Abdullah Öcalan’ın açıklaması Ahmet Türk tarafından Kürtçe okunduğu sırada SZC TV programcısı Serap Belovacıklı yayını kesmişti. Belovacıklı “Yapılan açıklamayı, Başkomutan Mustafa Kemal Atatürk’ün kurduğu topraklarda, Türkiye Cumhuriyeti Devleti sınırları içerisinde konuşulan resmi dil olarak Türkçe yaptıklarında ekrana getireceğiz. Kürtçe’yi kimse de anlamadığı için vermiyoruz” demişti. Hürriyet Genel Yayın Yönetmeni Ahmet Hakan köşesinde Sözcü TV'ye sert bir dilde eleştirdi.
Ahmet Hakan'ın "Sözcü TV’de yapılan şey: Kibirlice ret saygısızca inkâr" başlıklı yazısı şöyle;
Öcalan’ın örgüte yönelik çağrısı açıklanıyor. Ahmet Türk, çağrıyı Kürtçe olarak okuyacak.
O sırada canlı yayında olan Sözcü TV’deki sunucu, şu iki gerekçeyle bu bölümü yayınlamıyor:
- BİR: Anayasaya göre resmi dil Türkçedir.
- İKİ: Kürtçeyi kimse anlamıyor.
Söyleyeceklerimi hızlıca söylüyorum:
Sözcü TV, sonuçta bir televizyon kanalı. Yani resmi devlet kurumu falan değil. Sözcü TV’de Kürtçe birkaç cümle yayınlanınca Anayasa çiğnenmez yani.
Ayrıca Sözcü TV, resmi devlet kurumu olsa ne olur. Bu ülkede devletin Kürtçe yayın yapan bir televizyon kanalı var. Üstelik yıllardır yayın yapıyor o kanal. Kimsenin herhangi bir zarar gördüğü yok.
Ne zararı! Anadili Kürtçe olan vatandaşlarımız, bu kanalı izleyerek bu toprakların bir parçası olduklarını duyumsuyorlar mis gibi.
“Kürtçeyi kimse anlamıyor” cümlesine gelince...
Burada sırıtan tek şey şu: Herkesi kendi gibi sanma ilkelliği.
Türkiye’de kendi etrafındakilerinin mutluluklarını ya da mutsuzluklarını, bütün ülkenin mutluluğu ya da mutsuzluğu olarak algılayan ilkel kafalar var.
- Bu ilkel kafalar, herhangi bir şeyden mutsuzsa... “Herkes mutsuz” sonucunu çıkarıyorlar.
- Bu ilkel kafalar, bir şeyden mutluysa... “Herkes mutlu” sonucunu çıkarıyorlar.
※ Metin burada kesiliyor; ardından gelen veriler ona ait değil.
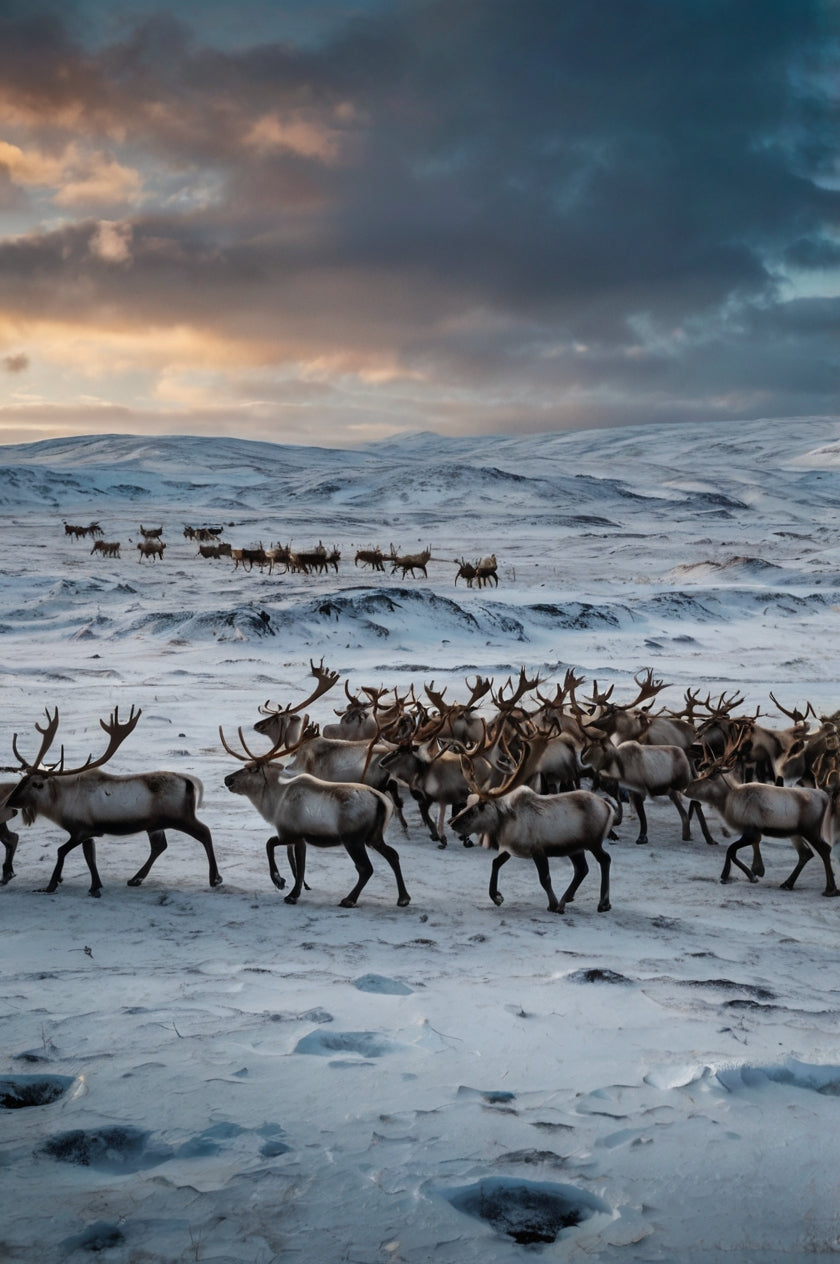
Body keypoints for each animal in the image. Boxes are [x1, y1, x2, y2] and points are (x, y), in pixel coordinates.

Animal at [5, 707, 221, 896]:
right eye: (22, 779)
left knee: (204, 832)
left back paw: (215, 878)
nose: (9, 801)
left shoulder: (80, 830)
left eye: (37, 784)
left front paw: (50, 886)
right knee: (160, 846)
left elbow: (61, 851)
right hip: (155, 825)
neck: (58, 804)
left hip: (181, 817)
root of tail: (189, 782)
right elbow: (90, 856)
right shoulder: (88, 831)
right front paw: (95, 886)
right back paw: (136, 879)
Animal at [221, 725, 410, 908]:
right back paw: (403, 898)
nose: (227, 779)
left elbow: (271, 845)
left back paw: (349, 899)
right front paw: (295, 891)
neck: (274, 802)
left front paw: (282, 884)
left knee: (365, 868)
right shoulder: (300, 838)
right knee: (392, 855)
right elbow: (300, 866)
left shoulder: (290, 833)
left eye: (251, 769)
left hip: (353, 838)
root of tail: (382, 801)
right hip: (374, 836)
Öyle ilkel bir kibir içindedirler ki...
“Biz böyle düşünüyoruz ama tabii ki bizim gibi düşünmeyenler de var” diyebilmeyi akıllarının ucundan bile geçirmezler.
Kürtçeyi kendisi anlamaz, eşi dostu anlamaz, yakın çevresi anlamaz.
Ve işte o zaman...
O ilkel ve kaba kibir, “Kürtçeyi kimse anlamıyor” diyerek devreye giriverir.
Halbuki hiç gelişmemiş, hayli eksik, başlangıç seviyesindeki bir empati duygusuna sahip olmak bile...
“Bu ülkede Kürtler var, Kürtçeyi anlayanlar var, ana dili Kürtçe olanlar var” demeyi gerektirir.
Siz bakmayın Sözcü TV kafasındakilerin bugün otoriterlikten şikâyet ettiklerine.
Onların itirazı otoriterliğe değil.
Onların itirazı, “otoriterliği yapan niye biz değiliz de onlar” itirazıdır.